>> Start Data provided
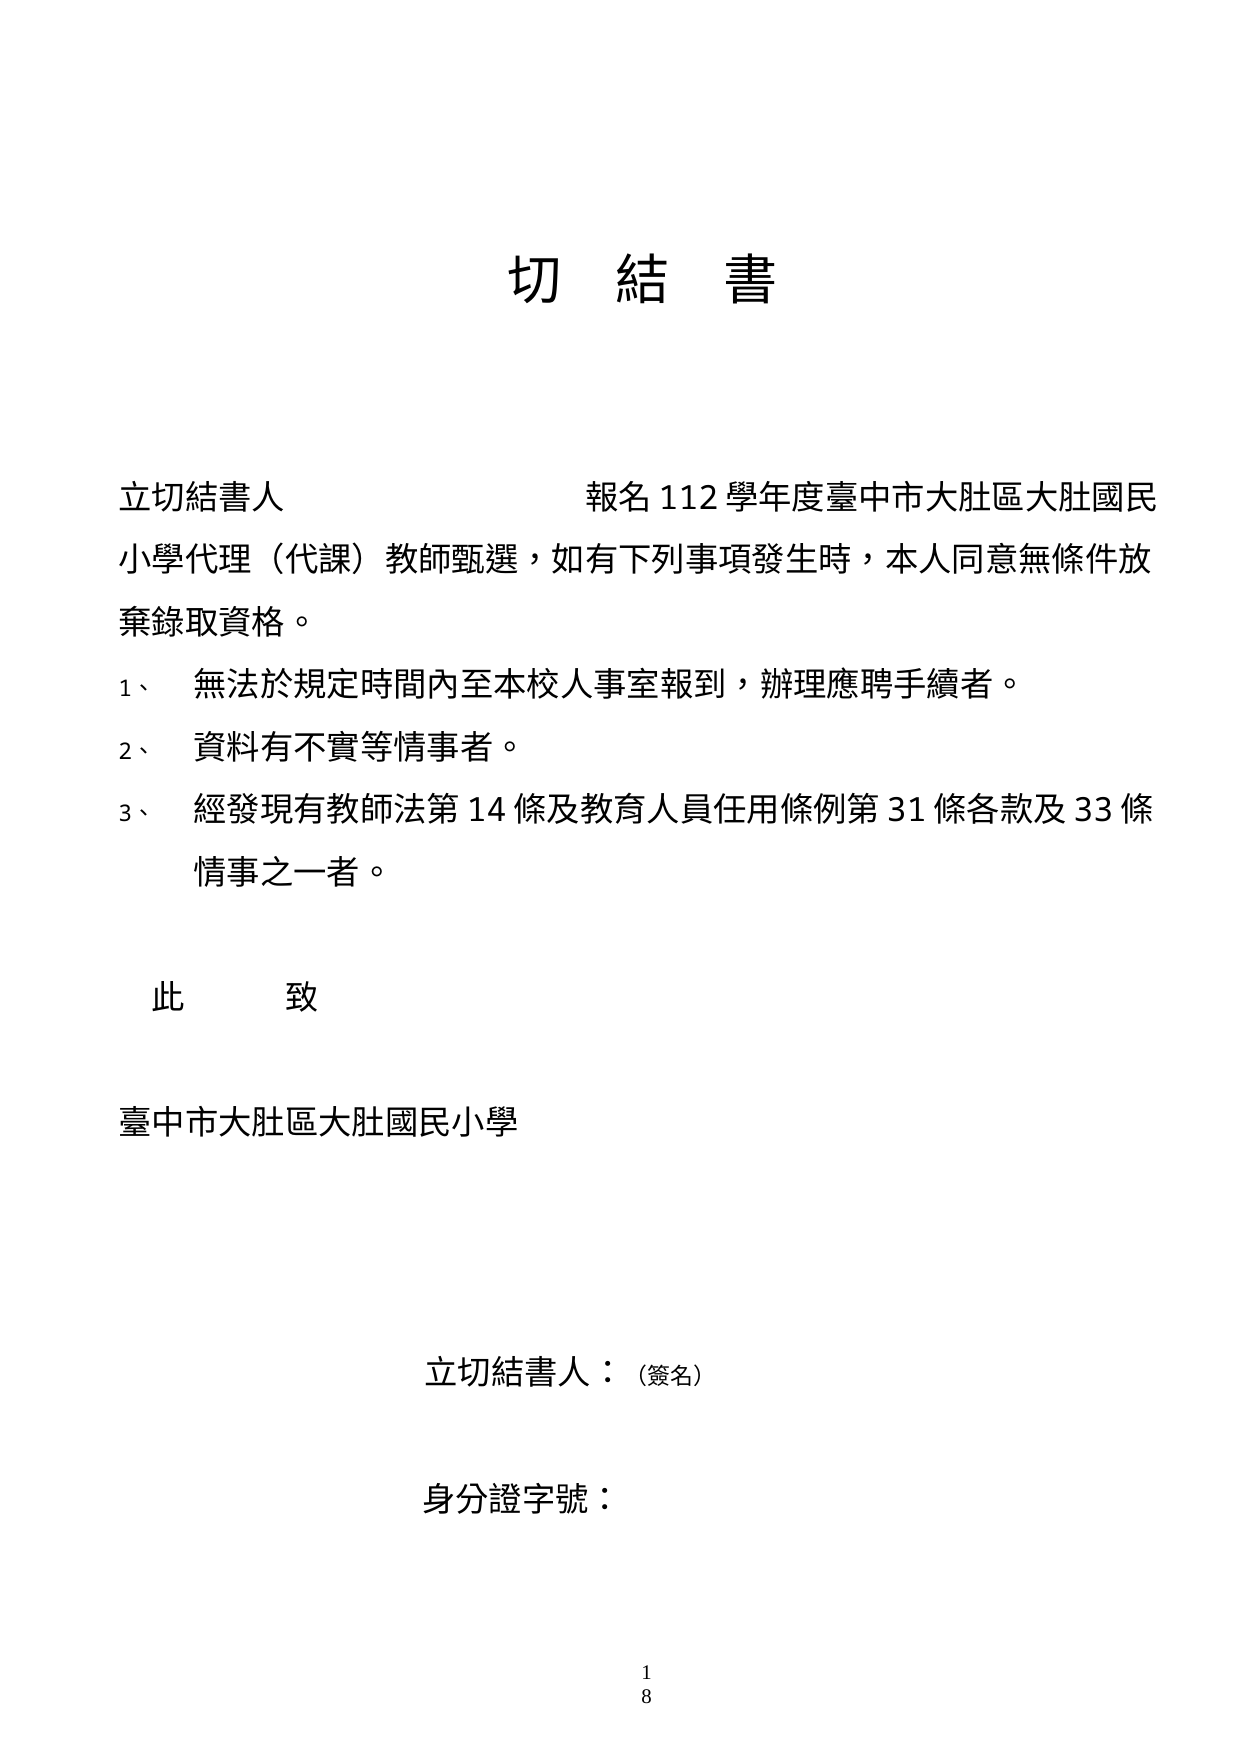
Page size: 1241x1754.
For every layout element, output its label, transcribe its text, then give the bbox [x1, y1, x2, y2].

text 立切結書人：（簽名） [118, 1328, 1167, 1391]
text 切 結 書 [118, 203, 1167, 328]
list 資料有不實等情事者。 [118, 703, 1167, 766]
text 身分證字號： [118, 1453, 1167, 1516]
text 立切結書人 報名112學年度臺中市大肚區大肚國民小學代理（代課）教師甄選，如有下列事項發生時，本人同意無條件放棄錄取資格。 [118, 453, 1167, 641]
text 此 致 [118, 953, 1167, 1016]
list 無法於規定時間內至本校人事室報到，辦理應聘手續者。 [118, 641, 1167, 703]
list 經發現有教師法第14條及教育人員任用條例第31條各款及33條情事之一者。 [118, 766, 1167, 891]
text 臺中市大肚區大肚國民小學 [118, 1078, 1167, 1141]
>> End Data provided
>> Start Data provided
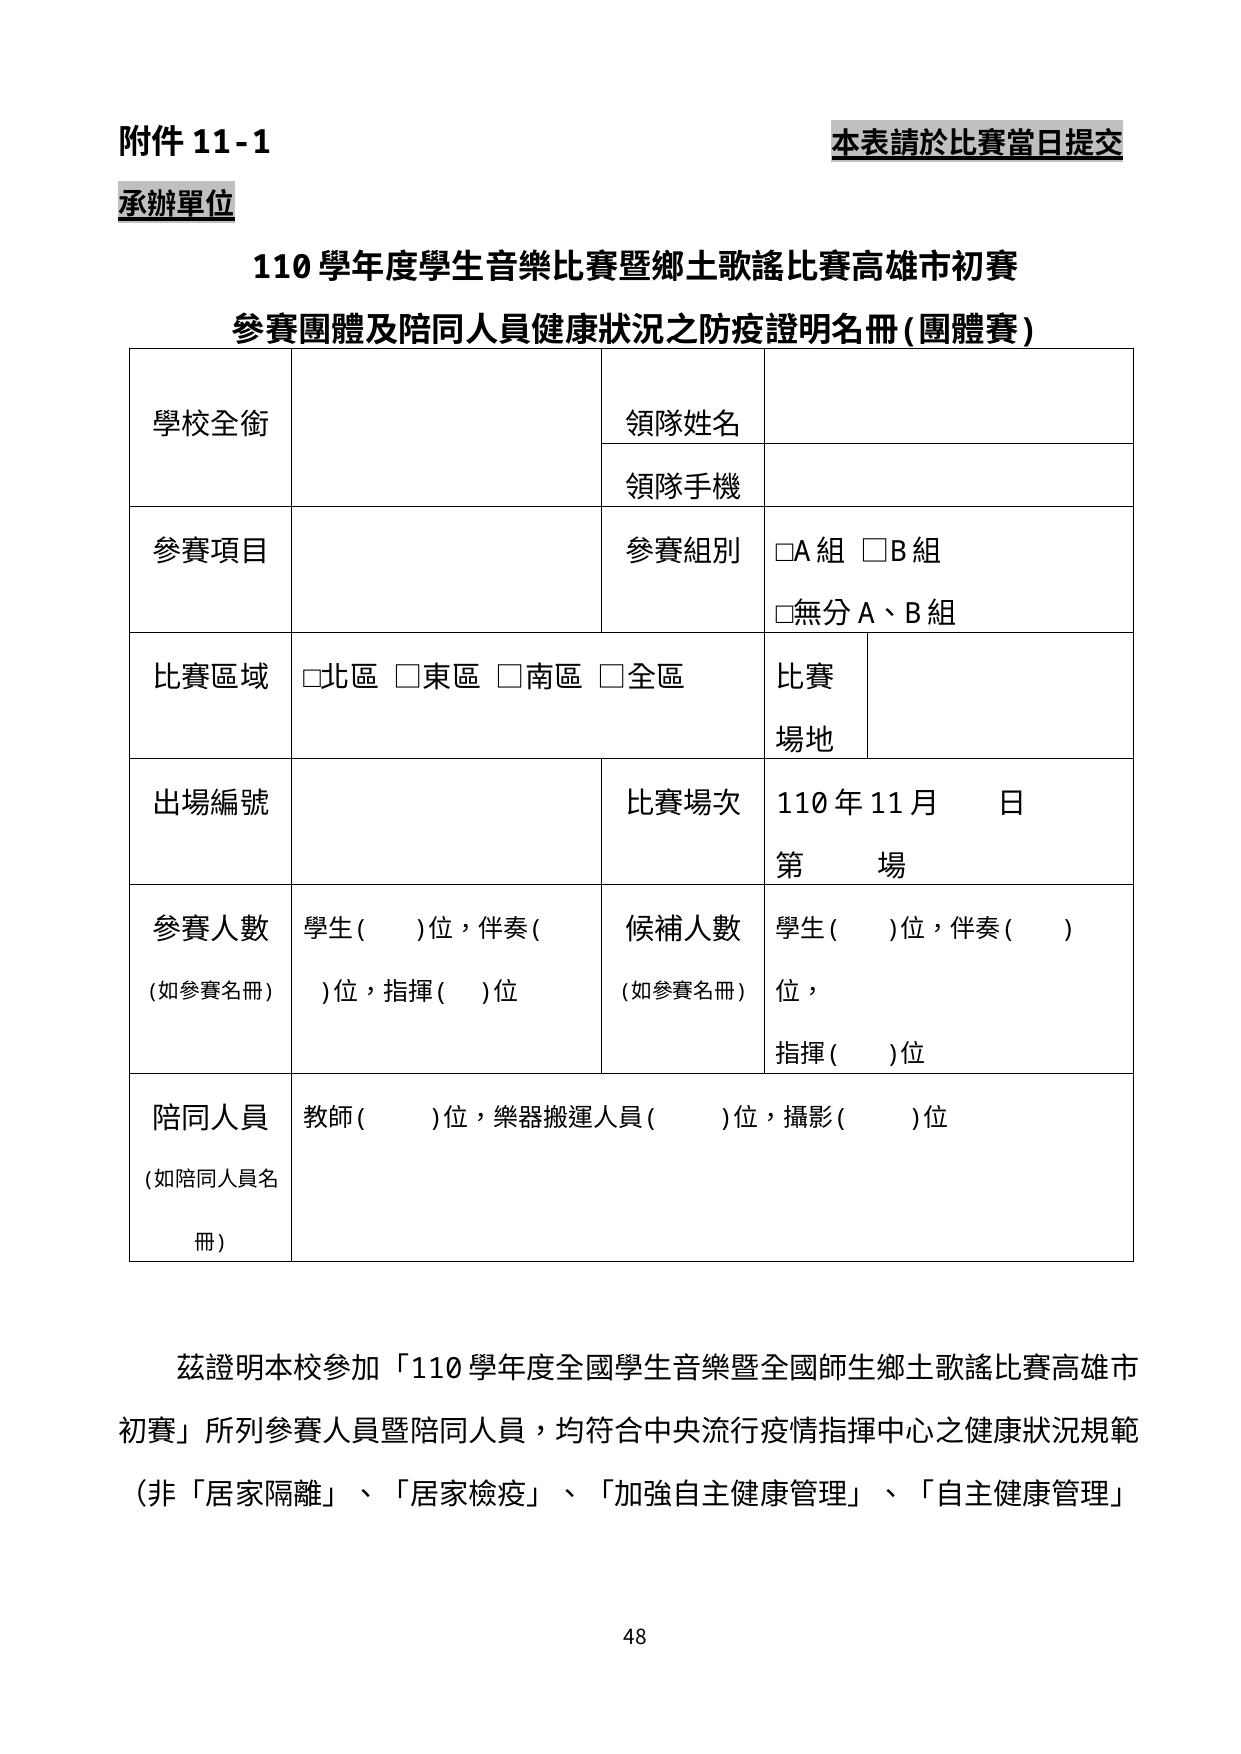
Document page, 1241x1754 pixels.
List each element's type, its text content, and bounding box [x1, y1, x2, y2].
>> End Data provided
- Instructions to follow -
Please change "layout element" to "page element" in the items from the line with "Page size: 1241x1754." up to and including the line with "text 身分證字號： [118, 1453, 1167, 1516]", keeping everything else the same. Give only those lines.

- Output for this exercise -
Page size: 1241x1754.
For every page element, output its label, transcribe its text, then give the bbox [x1, y1, x2, y2].

text 立切結書人：（簽名） [118, 1328, 1167, 1391]
text 切 結 書 [118, 203, 1167, 328]
list 資料有不實等情事者。 [118, 703, 1167, 766]
text 身分證字號： [118, 1453, 1167, 1516]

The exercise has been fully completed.